> Task objective: From the article below on Muireann Nic Amhlaoibh's new album, copy everything from "Muireann Nic Amhlaoibh reinvents" down to "it is deep.", without changing a word.

> Extract provided:

*** Block opens ***

Muireann Nic Amhlaoibh reinvents Ireland’s biggest songs

The Kerry singer’s new record melds traditional songs and orchestral arrangements

Muireann Nic Amhlaoibh and Irish Chamber Orchestra
Muireann Nic Amhlaoibh and Irish Chamber Orchestra

Big songs are the backbone of our tradition. Songs that have survived centuries of upheaval, resonating as much today as they did when they were first written. The past two years have left their mark on us all, but for some musicians they have heralded a creative impetus that’s a boon for listeners hungry for a fresh perspective on familiar sounds.

Muireann Nic Amhlaoibh is a singer from west Kerry who has had a long track record of producing finely tempered albums, as well as enjoying a successful broadcasting career on both television and radio. She toured the world as a member of Danú, and her song repertoire is as wide as it is deep.

She releases Róisín Reimagined this month, a richly textured collection of sean nós songs, mostly from Munster, with Irish Chamber Orchestra, produced by Dónal O'Connor. Six composers were commissioned to arrange our most iconic songs for Nic Amhlaoibh, including Linda Buckley, Sam Perkin and Cormac McCarthy. It's a gargantuan undertaking that has resulted in a balm of a collection emerging from the pandemic.

*** Block closes ***

> Saved data entries:

*** Block opens ***

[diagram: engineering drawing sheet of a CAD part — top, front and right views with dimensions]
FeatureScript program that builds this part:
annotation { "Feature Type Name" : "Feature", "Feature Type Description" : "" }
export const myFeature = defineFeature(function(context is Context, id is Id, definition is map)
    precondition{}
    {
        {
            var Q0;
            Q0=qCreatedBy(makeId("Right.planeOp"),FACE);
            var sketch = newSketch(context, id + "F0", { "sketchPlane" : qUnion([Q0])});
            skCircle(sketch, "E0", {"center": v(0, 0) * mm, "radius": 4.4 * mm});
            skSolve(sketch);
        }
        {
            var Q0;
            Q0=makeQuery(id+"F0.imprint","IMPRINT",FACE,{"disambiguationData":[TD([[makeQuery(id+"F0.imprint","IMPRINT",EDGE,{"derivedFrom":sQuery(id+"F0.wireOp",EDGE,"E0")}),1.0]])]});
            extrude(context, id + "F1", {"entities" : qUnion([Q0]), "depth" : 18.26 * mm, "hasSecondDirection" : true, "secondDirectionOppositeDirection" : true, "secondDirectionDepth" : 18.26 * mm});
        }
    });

*** Block closes ***

> Written response:
Muireann Nic Amhlaoibh reinvents Ireland’s biggest songs

The Kerry singer’s new record melds traditional songs and orchestral arrangements

Muireann Nic Amhlaoibh and Irish Chamber Orchestra
Muireann Nic Amhlaoibh and Irish Chamber Orchestra

Big songs are the backbone of our tradition. Songs that have survived centuries of upheaval, resonating as much today as they did when they were first written. The past two years have left their mark on us all, but for some musicians they have heralded a creative impetus that’s a boon for listeners hungry for a fresh perspective on familiar sounds.

Muireann Nic Amhlaoibh is a singer from west Kerry who has had a long track record of producing finely tempered albums, as well as enjoying a successful broadcasting career on both television and radio. She toured the world as a member of Danú, and her song repertoire is as wide as it is deep.